Mix flour, starch, 1 tsp salt, 1 tablespoon oil and water, stir into a batter that just falls into a streamline and let stand for 15 minutes.
Put the white radish, carrot, leeks (or coriander) and chopped green onion into the container, add the appropriate amount of salt, pepper and a spoonful of scallions or cooked oil and mix well. The scallion is here.
Put the vegetable oil in a small pot and heat it to 50%. Put the mold in hot oil and take it out.
Add 2 tablespoons batter in the mold and put in a few small river prawn
Add the mixed radish to the mold and fill it up.

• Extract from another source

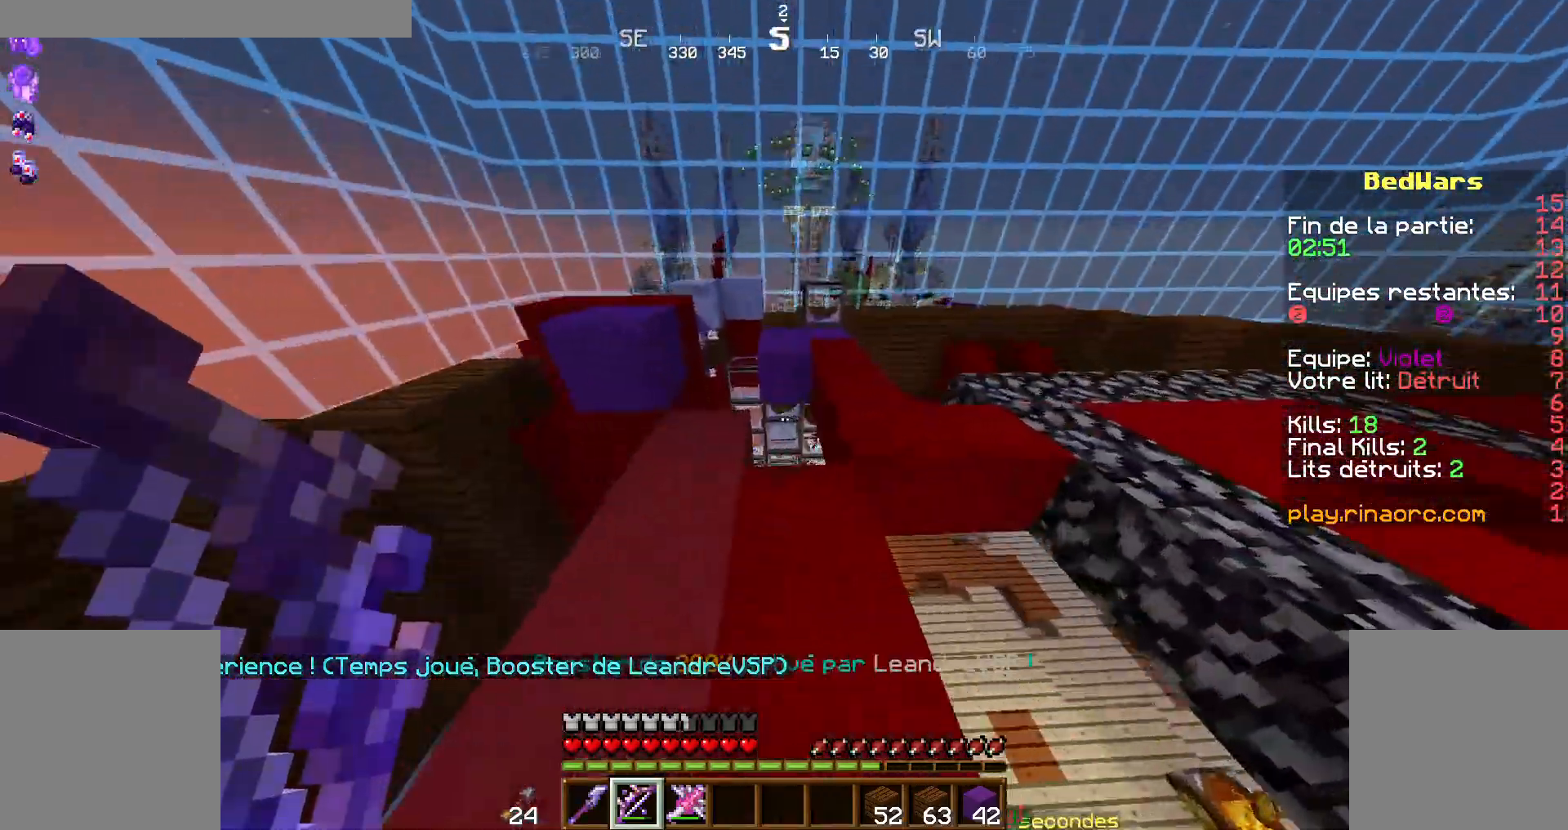
{"keys": [], "mouse": [], "events": [[200, "s", "down"], [267, "s", "up"]]}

Add 2 tablespoons batter to the radish, place 1-2 river prawn on top and add to the pan
Blow for 6-7 minutes on a small fire until the surface is slightly yellow. Turn the mold over and pour out the oil block and continue to fry until golden on both sides.
Remove the oil and then use the blotting paper to remove excess oil from the surface.
If you can't finish it at one time, you can fry it and store it in the refrigerator after cooling.